Chinese maritime strategists continue to employ the navy as an important strategic instrument to ensure full advantage of ocean resources. Beijing’s maritime strategy is designed to achieve near-term national security objectives and longer-term regional maritime dominance through both combatant and merchant fleets. In the near term, China is building a navy capable of decisively influencing the operational aspects of the Taiwan and South China Sea situations, should diplomacy and other instruments of statecraft fail. There is no reason to expect that Beijing will in the future be any less restrained about employing naval force, especially but not exclusively when it thinks such use of force will successfully obtain the objective at hand.
By 2010, the PLAN will probably number approximately seventy modern surface combatants; two to three ballistic-missile submarines; and 20 to 30 modern attack submarines, perhaps six of them nuclear-powered. The amphibious and logistical force will be more modern, but unlikely to include more than approximately two dozen amphibious ships and four modern replenishment-at-sea ships. The presence of a conventional aircraft carrier by 2020 is not likely, but some sort of air-capable ship similar to the “through deck cruisers” built by the Soviet Union will be deployed. The Marine Corps, recently expanded from one to two brigades, may add a third unit although its assault mission will keep it tasked to the South and possibly the East Sea Fleets. There is little if any mission for an amphibious/air assault force of this size (approximately 18,000 troops) in the North Sea Fleet area of responsibility.
China is carrying out a maritime strategy designed to achieve near-term national security objectives and longer-term regional maritime dominance through both combatant and merchant fleets. In the near term, Beijing is building a navy capable of decisively influencing the operational aspects of the Taiwan and South China Sea situations, should diplomacy and other instruments of statecraft fail.

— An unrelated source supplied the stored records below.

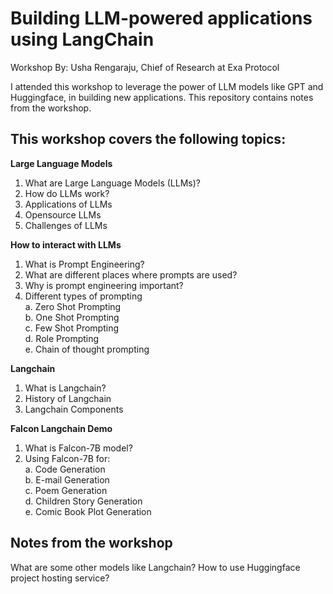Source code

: # Building LLM-powered applications using LangChain

Workshop By: Usha Rengaraju, Chief of Research at Exa Protocol


I attended this workshop to leverage the power of LLM models like GPT and Huggingface, in building new applications. This repository contains notes from the workshop.

## This workshop covers the following topics:

**Large Language Models**
1. What are Large Language Models (LLMs)?
2. How do LLMs work?
3. Applications of LLMs
4. Opensource LLMs
5. Challenges of LLMs

**How to interact with LLMs**
1. What is Prompt Engineering?
2. What are different places where prompts are used?
3. Why is prompt engineering important?
4. Different types of prompting \
    a. Zero Shot Prompting \
    b. One Shot Prompting \
    c. Few Shot Prompting \
    d. Role Prompting \
    e. Chain of thought prompting 

**Langchain**
1. What is Langchain?
2. History of Langchain
3. Langchain Components

**Falcon Langchain Demo**
1. What is Falcon-7B model?
2. Using Falcon-7B for: \
    a. Code Generation \
    b. E-mail Generation \
    c. Poem Generation \
    d. Children Story Generation \
    e. Comic Book Plot Generation



## Notes from the workshop

What are some other models like Langchain?
How to use Huggingface project hosting service?
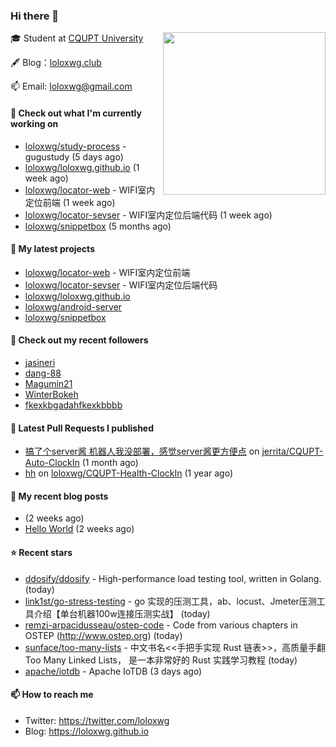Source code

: ### Hi there 👋

<img align="right" src="https://raw.githubusercontent.com/muesli/muesli/master/assets/termenv.png" width="260">
 
🎓 Student at [CQUPT University](https://www.cqupt.edu.cn/)



🖋 Blog：[loloxwg.club](https://loloxwg.club)



📫 Email: [loloxwg@gmail.com](mailto:loloxwg@gmail.com)



#### 👷 Check out what I'm currently working on

- [loloxwg/study-process](https://github.com/loloxwg/study-process) - gugustudy (5 days ago)
- [loloxwg/loloxwg.github.io](https://github.com/loloxwg/loloxwg.github.io) (1 week ago)
- [loloxwg/locator-web](https://github.com/loloxwg/locator-web) - WIFI室内定位前端 (1 week ago)
- [loloxwg/locator-sevser](https://github.com/loloxwg/locator-sevser) - WIFI室内定位后端代码 (1 week ago)
- [loloxwg/snippetbox](https://github.com/loloxwg/snippetbox) (5 months ago)

#### 🌱 My latest projects

- [loloxwg/locator-web](https://github.com/loloxwg/locator-web) - WIFI室内定位前端
- [loloxwg/locator-sevser](https://github.com/loloxwg/locator-sevser) - WIFI室内定位后端代码
- [loloxwg/loloxwg.github.io](https://github.com/loloxwg/loloxwg.github.io)
- [loloxwg/android-server](https://github.com/loloxwg/android-server)
- [loloxwg/snippetbox](https://github.com/loloxwg/snippetbox)

#### 👯 Check out my recent followers

- [jasineri](https://github.com/jasineri)
- [dang-88](https://github.com/dang-88)
- [Magumin21](https://github.com/Magumin21)
- [WinterBokeh](https://github.com/WinterBokeh)
- [fkexkbgadahfkexkbbbb](https://github.com/fkexkbgadahfkexkbbbb)

#### 🔨 Latest Pull Requests I published

- [搞了个server酱 机器人我没部署，感觉server酱更方便点](https://github.com/jerrita/CQUPT-Auto-ClockIn/pull/2) on [jerrita/CQUPT-Auto-ClockIn](https://github.com/jerrita/CQUPT-Auto-ClockIn) (1 month ago)
- [hh](https://github.com/loloxwg/CQUPT-Health-ClockIn/pull/1) on [loloxwg/CQUPT-Health-ClockIn](https://github.com/loloxwg/CQUPT-Health-ClockIn) (1 year ago)

#### 📜 My recent blog posts

- [](http://example.com/2022/02/21/%E6%9C%AA%E5%91%BD%E5%90%8D/) (2 weeks ago)
- [Hello World](http://example.com/2022/02/21/hello-world/) (2 weeks ago)

#### ⭐ Recent stars

- [ddosify/ddosify](https://github.com/ddosify/ddosify) - High-performance load testing tool, written in Golang. (today)
- [link1st/go-stress-testing](https://github.com/link1st/go-stress-testing) - go 实现的压测工具，ab、locust、Jmeter压测工具介绍【单台机器100w连接压测实战】 (today)
- [remzi-arpacidusseau/ostep-code](https://github.com/remzi-arpacidusseau/ostep-code) - Code from various chapters in OSTEP (http://www.ostep.org) (today)
- [sunface/too-many-lists](https://github.com/sunface/too-many-lists) - 中文书名&lt;&lt;手把手实现 Rust 链表&gt;&gt;，高质量手翻 Too Many Linked Lists， 是一本非常好的 Rust 实践学习教程 (today)
- [apache/iotdb](https://github.com/apache/iotdb) - Apache IoTDB (3 days ago)

#### 📫 How to reach me

- Twitter: https://twitter.com/loloxwg
- Blog: https://loloxwg.github.io

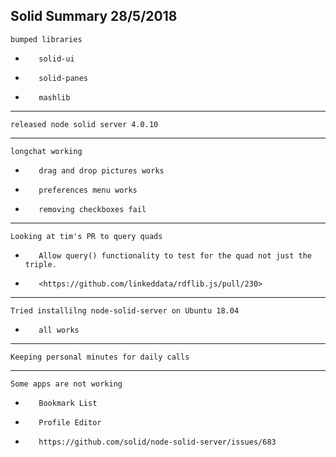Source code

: Solid Summary 28/5/2018
---
    bumped libraries
-        solid-ui
-        solid-panes
-        mashlib
---
    released node solid server 4.0.10
---
    longchat working
-        drag and drop pictures works
-        preferences menu works
-        removing checkboxes fail
---
    Looking at tim's PR to query quads
-        Allow query() functionality to test for the quad not just the triple.
-        <https://github.com/linkeddata/rdflib.js/pull/230>
---
    Tried installilng node-solid-server on Ubuntu 18.04
-        all works
---
    Keeping personal minutes for daily calls
---
    Some apps are not working
-        Bookmark List
-        Profile Editor
-        https://github.com/solid/node-solid-server/issues/683
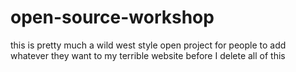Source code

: # open-source-workshop
this is pretty much a wild west style open project for people to add whatever they want to my terrible website before I delete all of this
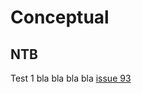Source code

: # Conceptual



## NTB

Test 1 bla bla bla bla [issue 93](https://github.com/bimloket/visi/issues/93)


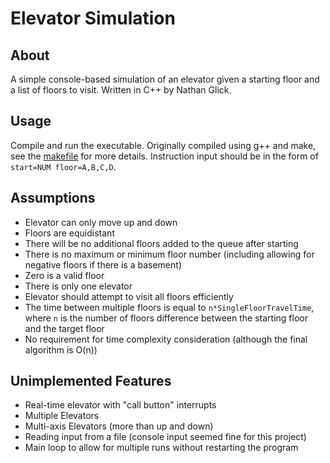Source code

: # Elevator Simulation

## About
A simple console-based simulation of an elevator given a starting floor and a list of floors to visit. Written in C++ by Nathan Glick.

## Usage
Compile and run the executable. Originally compiled using g++ and make, see the [makefile](https://github.com/nxg9997/ElevatorSimulation/blob/master/makefile) for more details. Instruction input should be in the form of `start=NUM floor=A,B,C,D`.

## Assumptions
 - Elevator can only move up and down
 - Floors are equidistant
 - There will be no additional floors added to the queue after starting
 - There is no maximum or minimum floor number (including allowing for negative floors if there is a basement)
 - Zero is a valid floor
 - There is only one elevator
 - Elevator should attempt to visit all floors efficiently
 - The time between multiple floors is equal to `n*SingleFloorTravelTime`, where `n` is the number of floors difference between the starting floor and the target floor
 - No requirement for time complexity consideration (although the final algorithm is O(n))

## Unimplemented Features
 - Real-time elevator with "call button" interrupts
 - Multiple Elevators
 - Multi-axis Elevators (more than up and down)
 - Reading input from a file (console input seemed fine for this project)
 - Main loop to allow for multiple runs without restarting the program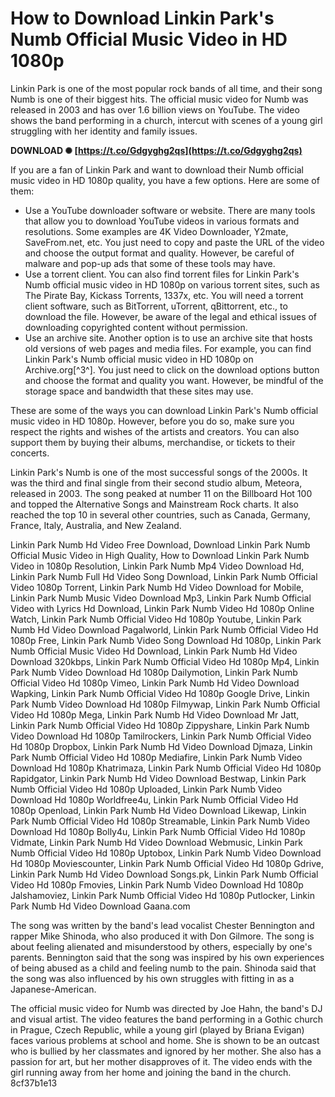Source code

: 
 
# How to Download Linkin Park's Numb Official Music Video in HD 1080p
 
Linkin Park is one of the most popular rock bands of all time, and their song Numb is one of their biggest hits. The official music video for Numb was released in 2003 and has over 1.6 billion views on YouTube. The video shows the band performing in a church, intercut with scenes of a young girl struggling with her identity and family issues.
 
**DOWNLOAD ✺ [https://t.co/Gdgyghg2qs](https://t.co/Gdgyghg2qs)**


 
If you are a fan of Linkin Park and want to download their Numb official music video in HD 1080p quality, you have a few options. Here are some of them:
 
- Use a YouTube downloader software or website. There are many tools that allow you to download YouTube videos in various formats and resolutions. Some examples are 4K Video Downloader, Y2mate, SaveFrom.net, etc. You just need to copy and paste the URL of the video and choose the output format and quality. However, be careful of malware and pop-up ads that some of these tools may have.
- Use a torrent client. You can also find torrent files for Linkin Park's Numb official music video in HD 1080p on various torrent sites, such as The Pirate Bay, Kickass Torrents, 1337x, etc. You will need a torrent client software, such as BitTorrent, uTorrent, qBittorrent, etc., to download the file. However, be aware of the legal and ethical issues of downloading copyrighted content without permission.
- Use an archive site. Another option is to use an archive site that hosts old versions of web pages and media files. For example, you can find Linkin Park's Numb official music video in HD 1080p on Archive.org[^3^]. You just need to click on the download options button and choose the format and quality you want. However, be mindful of the storage space and bandwidth that these sites may use.

These are some of the ways you can download Linkin Park's Numb official music video in HD 1080p. However, before you do so, make sure you respect the rights and wishes of the artists and creators. You can also support them by buying their albums, merchandise, or tickets to their concerts.
  
Linkin Park's Numb is one of the most successful songs of the 2000s. It was the third and final single from their second studio album, Meteora, released in 2003. The song peaked at number 11 on the Billboard Hot 100 and topped the Alternative Songs and Mainstream Rock charts. It also reached the top 10 in several other countries, such as Canada, Germany, France, Italy, Australia, and New Zealand.
 
Linkin Park Numb Hd Video Free Download,  Download Linkin Park Numb Official Music Video in High Quality,  How to Download Linkin Park Numb Video in 1080p Resolution,  Linkin Park Numb Mp4 Video Download Hd,  Linkin Park Numb Full Hd Video Song Download,  Linkin Park Numb Official Video 1080p Torrent,  Linkin Park Numb Hd Video Download for Mobile,  Linkin Park Numb Music Video Download Mp3,  Linkin Park Numb Official Video with Lyrics Hd Download,  Linkin Park Numb Video Hd 1080p Online Watch,  Linkin Park Numb Official Video Hd 1080p Youtube,  Linkin Park Numb Hd Video Download Pagalworld,  Linkin Park Numb Official Video Hd 1080p Free,  Linkin Park Numb Video Song Download Hd 1080p,  Linkin Park Numb Official Music Video Hd Download,  Linkin Park Numb Hd Video Download 320kbps,  Linkin Park Numb Official Video Hd 1080p Mp4,  Linkin Park Numb Video Download Hd 1080p Dailymotion,  Linkin Park Numb Official Video Hd 1080p Vimeo,  Linkin Park Numb Hd Video Download Wapking,  Linkin Park Numb Official Video Hd 1080p Google Drive,  Linkin Park Numb Video Download Hd 1080p Filmywap,  Linkin Park Numb Official Video Hd 1080p Mega,  Linkin Park Numb Hd Video Download Mr Jatt,  Linkin Park Numb Official Video Hd 1080p Zippyshare,  Linkin Park Numb Video Download Hd 1080p Tamilrockers,  Linkin Park Numb Official Video Hd 1080p Dropbox,  Linkin Park Numb Hd Video Download Djmaza,  Linkin Park Numb Official Video Hd 1080p Mediafire,  Linkin Park Numb Video Download Hd 1080p Khatrimaza,  Linkin Park Numb Official Video Hd 1080p Rapidgator,  Linkin Park Numb Hd Video Download Bestwap,  Linkin Park Numb Official Video Hd 1080p Uploaded,  Linkin Park Numb Video Download Hd 1080p Worldfree4u,  Linkin Park Numb Official Video Hd 1080p Openload,  Linkin Park Numb Hd Video Download Likewap,  Linkin Park Numb Official Video Hd 1080p Streamable,  Linkin Park Numb Video Download Hd 1080p Bolly4u,  Linkin Park Numb Official Video Hd 1080p Vidmate,  Linkin Park Numb Hd Video Download Webmusic,  Linkin Park Numb Official Video Hd 1080p Uptobox,  Linkin Park Numb Video Download Hd 1080p Moviescounter,  Linkin Park Numb Official Video Hd 1080p Gdrive,  Linkin Park Numb Hd Video Download Songs.pk,  Linkin Park Numb Official Video Hd 1080p Fmovies,  Linkin Park Numb Video Download Hd 1080p Jalshamoviez,  Linkin Park Numb Official Video Hd 1080p Putlocker,  Linkin Park Numb Hd Video Download Gaana.com
 
The song was written by the band's lead vocalist Chester Bennington and rapper Mike Shinoda, who also produced it with Don Gilmore. The song is about feeling alienated and misunderstood by others, especially by one's parents. Bennington said that the song was inspired by his own experiences of being abused as a child and feeling numb to the pain. Shinoda said that the song was also influenced by his own struggles with fitting in as a Japanese-American.
 
The official music video for Numb was directed by Joe Hahn, the band's DJ and visual artist. The video features the band performing in a Gothic church in Prague, Czech Republic, while a young girl (played by Briana Evigan) faces various problems at school and home. She is shown to be an outcast who is bullied by her classmates and ignored by her mother. She also has a passion for art, but her mother disapproves of it. The video ends with the girl running away from her home and joining the band in the church.
 8cf37b1e13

Dr. Bernard D. Cole is Professor of International History at the National War College in Washington, D.C., where he concentrates on Pacific strategy, Sino-American relations, and the Chinese military. He is spending the 2004-2005 academic year as a Visiting Senior Fellow at the Institute for National Strategic Studies of the National Defense University.
The opinions in this article are those of the author alone, and may not reflect those of the National Defense University or any other agency of the U.S. Government.